§ **Work task**
Restate all the data exactly, so that each line is the same as before.

Material provided section start

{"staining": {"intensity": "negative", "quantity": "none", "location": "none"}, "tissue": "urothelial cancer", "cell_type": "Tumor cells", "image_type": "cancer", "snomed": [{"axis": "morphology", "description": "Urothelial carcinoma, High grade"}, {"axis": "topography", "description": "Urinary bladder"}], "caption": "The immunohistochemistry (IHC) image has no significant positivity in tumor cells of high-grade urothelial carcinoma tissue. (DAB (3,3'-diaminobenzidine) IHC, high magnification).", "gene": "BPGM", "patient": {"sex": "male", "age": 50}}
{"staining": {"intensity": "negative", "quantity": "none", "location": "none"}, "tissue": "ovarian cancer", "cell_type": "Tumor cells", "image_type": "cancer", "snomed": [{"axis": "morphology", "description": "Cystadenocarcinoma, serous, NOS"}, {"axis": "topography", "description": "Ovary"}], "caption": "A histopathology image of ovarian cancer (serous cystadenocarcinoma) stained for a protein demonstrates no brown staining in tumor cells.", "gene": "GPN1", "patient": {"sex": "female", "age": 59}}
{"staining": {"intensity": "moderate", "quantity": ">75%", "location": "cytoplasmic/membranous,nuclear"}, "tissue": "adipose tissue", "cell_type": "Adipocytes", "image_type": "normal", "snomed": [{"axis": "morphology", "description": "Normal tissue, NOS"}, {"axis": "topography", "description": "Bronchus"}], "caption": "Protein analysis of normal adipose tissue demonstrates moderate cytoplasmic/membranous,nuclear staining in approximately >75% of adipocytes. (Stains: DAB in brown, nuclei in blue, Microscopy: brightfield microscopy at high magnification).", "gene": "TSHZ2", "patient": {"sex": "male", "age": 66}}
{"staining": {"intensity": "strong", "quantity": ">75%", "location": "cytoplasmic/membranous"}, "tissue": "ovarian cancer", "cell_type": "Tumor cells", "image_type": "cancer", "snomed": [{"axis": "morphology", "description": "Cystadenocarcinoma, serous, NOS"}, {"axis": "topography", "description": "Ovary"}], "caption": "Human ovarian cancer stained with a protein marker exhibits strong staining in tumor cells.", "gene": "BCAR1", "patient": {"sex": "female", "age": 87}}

Material provided section end

§ **The answer**
{"staining": {"intensity": "negative", "quantity": "none", "location": "none"}, "tissue": "urothelial cancer", "cell_type": "Tumor cells", "image_type": "cancer", "snomed": [{"axis": "morphology", "description": "Urothelial carcinoma, High grade"}, {"axis": "topography", "description": "Urinary bladder"}], "caption": "The immunohistochemistry (IHC) image has no significant positivity in tumor cells of high-grade urothelial carcinoma tissue. (DAB (3,3'-diaminobenzidine) IHC, high magnification).", "gene": "BPGM", "patient": {"sex": "male", "age": 50}}
{"staining": {"intensity": "negative", "quantity": "none", "location": "none"}, "tissue": "ovarian cancer", "cell_type": "Tumor cells", "image_type": "cancer", "snomed": [{"axis": "morphology", "description": "Cystadenocarcinoma, serous, NOS"}, {"axis": "topography", "description": "Ovary"}], "caption": "A histopathology image of ovarian cancer (serous cystadenocarcinoma) stained for a protein demonstrates no brown staining in tumor cells.", "gene": "GPN1", "patient": {"sex": "female", "age": 59}}
{"staining": {"intensity": "moderate", "quantity": ">75%", "location": "cytoplasmic/membranous,nuclear"}, "tissue": "adipose tissue", "cell_type": "Adipocytes", "image_type": "normal", "snomed": [{"axis": "morphology", "description": "Normal tissue, NOS"}, {"axis": "topography", "description": "Bronchus"}], "caption": "Protein analysis of normal adipose tissue demonstrates moderate cytoplasmic/membranous,nuclear staining in approximately >75% of adipocytes. (Stains: DAB in brown, nuclei in blue, Microscopy: brightfield microscopy at high magnification).", "gene": "TSHZ2", "patient": {"sex": "male", "age": 66}}
{"staining": {"intensity": "strong", "quantity": ">75%", "location": "cytoplasmic/membranous"}, "tissue": "ovarian cancer", "cell_type": "Tumor cells", "image_type": "cancer", "snomed": [{"axis": "morphology", "description": "Cystadenocarcinoma, serous, NOS"}, {"axis": "topography", "description": "Ovary"}], "caption": "Human ovarian cancer stained with a protein marker exhibits strong staining in tumor cells.", "gene": "BCAR1", "patient": {"sex": "female", "age": 87}}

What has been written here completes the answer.